* Exercice proposé *
Traduisez en anglais la phrase suivante, tirée du passage sur les engagements : « Si certains engagements sont conscients, ceux-ci sont néanmoins infinitésimaux comparé au nombre extraordinaire d’engagements inconscients qui façonnent chacun d’entre nous et dirigent nos existences au fil des années. »

* Extrait du document *

---*---

L’être humain, quel que soit sa personnalité, son vécu, ses origines est par nature façonné par la multitude d’engagements qu’il a pris. Si certains engagements sont conscients, ceux-ci sont néanmoins infinitésimaux comparé au nombre extraordinaire d’engagements inconscients qui façonnent chacun d’entre nous et dirigent nos existences au fil des années. Comment sommes-nous ainsi pris d’engagements sans la conscience d’une quelconque adhésion ? Qu’influencent nos engagements au cours de notre vie ? Quels rôles jouent ces engagements dans nos difficultés, nos souffrances ? Peut-on sortir des engagements nuisibles, obsolètes pour notre équilibre ? Quelques questions auxquelles il est difficile de donner des réponses assurées, mais qui ouvre un champ de réflexion que je vous propose de suivre au fil de ce billet de blog.

Le libre-arbitre est une belle chose. Pourtant, il n’est pas si aisé d’en user dans nombre de situations. En effet, qu’on le veuille ou non, nos engagements sont sans cesse influencés de l’extérieur et l’influence peut être si efficace que malgré nous, nous poursuivons une sorte d’auto influence qui peut durer tout au long de notre vie. Voilà une introduction qui pourrait rendre paranoïaque les plus cartésiens d’entre nous ! Je m’explique : du jour où nous sommes venus au monde, nous avons subis des influences extérieures innombrables. Comme, dès lors que nous sommes dans la relation,  nous ne pouvons pas ne pas influencer, nos premiers contacts avec nos semblables vont créer de fortes influences. Puisque je née fille, on va progressivement se comporter avec moi d’une certaine manière, puisque je né garçon, on va se comporter avec moi d’une autre manière et on va attendre de moi certains comportements en retour. Si je né faible et malade, on va s’inquiéter pour moi, me surveiller davantage et c’est bien normal. Il est difficile de se replonger dans les influences de la naissance mais on peut néanmoins supposer quelles sont déjà source d’engagements pour chaque être humain : s’engager dans le désir de l’autre, du parent.

---*---

* Extraits des entrées *

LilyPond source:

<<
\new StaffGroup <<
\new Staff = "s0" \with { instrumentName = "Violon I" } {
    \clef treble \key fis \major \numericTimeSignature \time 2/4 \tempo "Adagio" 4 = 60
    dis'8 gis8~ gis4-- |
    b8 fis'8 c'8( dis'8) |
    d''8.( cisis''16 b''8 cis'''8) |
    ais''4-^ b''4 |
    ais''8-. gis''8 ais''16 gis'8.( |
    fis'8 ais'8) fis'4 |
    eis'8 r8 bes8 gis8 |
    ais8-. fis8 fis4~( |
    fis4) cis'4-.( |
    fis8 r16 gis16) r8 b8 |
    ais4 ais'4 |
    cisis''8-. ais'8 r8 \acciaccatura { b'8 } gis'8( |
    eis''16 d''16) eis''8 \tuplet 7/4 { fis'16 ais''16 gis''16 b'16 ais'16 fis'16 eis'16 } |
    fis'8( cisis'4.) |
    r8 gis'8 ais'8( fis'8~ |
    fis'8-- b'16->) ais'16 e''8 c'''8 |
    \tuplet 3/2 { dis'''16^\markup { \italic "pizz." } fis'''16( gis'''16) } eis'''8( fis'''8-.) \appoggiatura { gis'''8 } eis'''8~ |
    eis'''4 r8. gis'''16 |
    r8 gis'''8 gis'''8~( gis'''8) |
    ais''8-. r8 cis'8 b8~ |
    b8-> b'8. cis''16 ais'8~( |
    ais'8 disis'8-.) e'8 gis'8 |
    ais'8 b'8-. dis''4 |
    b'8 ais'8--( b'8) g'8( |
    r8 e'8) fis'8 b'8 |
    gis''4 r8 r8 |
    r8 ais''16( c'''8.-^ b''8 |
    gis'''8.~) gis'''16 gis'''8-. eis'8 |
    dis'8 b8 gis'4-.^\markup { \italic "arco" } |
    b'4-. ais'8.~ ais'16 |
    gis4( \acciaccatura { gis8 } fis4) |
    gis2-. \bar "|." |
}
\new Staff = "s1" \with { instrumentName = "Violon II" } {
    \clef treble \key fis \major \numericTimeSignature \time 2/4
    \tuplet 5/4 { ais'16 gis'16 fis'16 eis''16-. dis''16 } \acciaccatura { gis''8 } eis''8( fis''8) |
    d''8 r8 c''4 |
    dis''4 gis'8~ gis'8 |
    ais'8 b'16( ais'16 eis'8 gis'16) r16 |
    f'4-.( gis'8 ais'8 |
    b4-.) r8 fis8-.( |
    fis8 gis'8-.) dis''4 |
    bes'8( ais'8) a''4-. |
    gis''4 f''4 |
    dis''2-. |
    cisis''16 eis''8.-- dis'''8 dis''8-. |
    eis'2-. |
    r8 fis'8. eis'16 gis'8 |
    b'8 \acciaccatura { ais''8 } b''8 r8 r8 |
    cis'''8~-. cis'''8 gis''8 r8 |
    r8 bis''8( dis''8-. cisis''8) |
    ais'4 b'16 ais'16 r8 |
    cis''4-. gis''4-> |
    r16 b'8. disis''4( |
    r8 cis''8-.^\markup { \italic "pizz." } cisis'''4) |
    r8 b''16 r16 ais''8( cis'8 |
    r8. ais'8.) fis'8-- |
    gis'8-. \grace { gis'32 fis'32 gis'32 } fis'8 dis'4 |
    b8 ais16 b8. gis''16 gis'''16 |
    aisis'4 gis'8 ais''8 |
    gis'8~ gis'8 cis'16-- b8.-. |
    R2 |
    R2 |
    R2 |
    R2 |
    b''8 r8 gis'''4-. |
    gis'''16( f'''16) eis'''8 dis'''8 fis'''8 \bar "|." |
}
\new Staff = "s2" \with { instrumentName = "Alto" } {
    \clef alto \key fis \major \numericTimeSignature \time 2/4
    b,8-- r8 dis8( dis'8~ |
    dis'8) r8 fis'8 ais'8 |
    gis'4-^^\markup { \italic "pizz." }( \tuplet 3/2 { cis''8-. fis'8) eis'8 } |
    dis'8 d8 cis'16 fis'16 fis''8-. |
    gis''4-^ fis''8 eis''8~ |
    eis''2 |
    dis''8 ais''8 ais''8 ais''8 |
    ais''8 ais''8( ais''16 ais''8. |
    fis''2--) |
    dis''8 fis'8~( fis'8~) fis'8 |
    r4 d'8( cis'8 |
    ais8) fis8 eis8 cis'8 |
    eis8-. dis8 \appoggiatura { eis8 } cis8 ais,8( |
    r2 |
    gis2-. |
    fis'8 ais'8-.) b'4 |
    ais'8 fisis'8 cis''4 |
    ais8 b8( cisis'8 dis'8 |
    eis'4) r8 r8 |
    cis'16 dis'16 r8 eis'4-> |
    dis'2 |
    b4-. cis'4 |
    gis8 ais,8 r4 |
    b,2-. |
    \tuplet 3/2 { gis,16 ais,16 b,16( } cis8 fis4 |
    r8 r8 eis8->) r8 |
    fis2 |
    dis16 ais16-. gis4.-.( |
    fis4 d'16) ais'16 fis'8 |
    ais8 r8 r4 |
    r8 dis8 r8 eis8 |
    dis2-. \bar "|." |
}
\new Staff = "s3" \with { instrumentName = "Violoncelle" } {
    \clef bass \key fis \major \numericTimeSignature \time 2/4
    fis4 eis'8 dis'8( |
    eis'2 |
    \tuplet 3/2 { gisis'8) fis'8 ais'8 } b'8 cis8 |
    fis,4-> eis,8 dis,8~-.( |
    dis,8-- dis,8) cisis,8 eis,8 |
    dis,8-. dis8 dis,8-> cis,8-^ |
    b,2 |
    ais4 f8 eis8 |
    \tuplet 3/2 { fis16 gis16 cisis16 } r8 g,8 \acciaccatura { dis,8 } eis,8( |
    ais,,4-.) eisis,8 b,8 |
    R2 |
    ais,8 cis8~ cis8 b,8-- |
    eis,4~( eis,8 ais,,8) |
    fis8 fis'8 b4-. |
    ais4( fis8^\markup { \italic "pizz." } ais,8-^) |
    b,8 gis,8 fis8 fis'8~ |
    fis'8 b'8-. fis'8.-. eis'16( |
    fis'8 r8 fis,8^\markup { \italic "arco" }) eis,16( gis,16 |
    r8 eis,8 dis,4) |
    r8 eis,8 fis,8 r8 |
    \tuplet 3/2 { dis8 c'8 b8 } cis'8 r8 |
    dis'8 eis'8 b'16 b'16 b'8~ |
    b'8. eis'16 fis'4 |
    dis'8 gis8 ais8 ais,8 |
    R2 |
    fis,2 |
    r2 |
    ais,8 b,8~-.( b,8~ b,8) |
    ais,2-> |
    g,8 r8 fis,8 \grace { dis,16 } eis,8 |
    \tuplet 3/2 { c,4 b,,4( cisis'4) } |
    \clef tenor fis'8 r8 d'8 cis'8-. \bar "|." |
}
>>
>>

---*---

* Solution rédigée *
While some commitments are conscious, they are nevertheless infinitesimal compared to the extraordinary number of unconscious commitments that shape each of us and direct our lives over the years.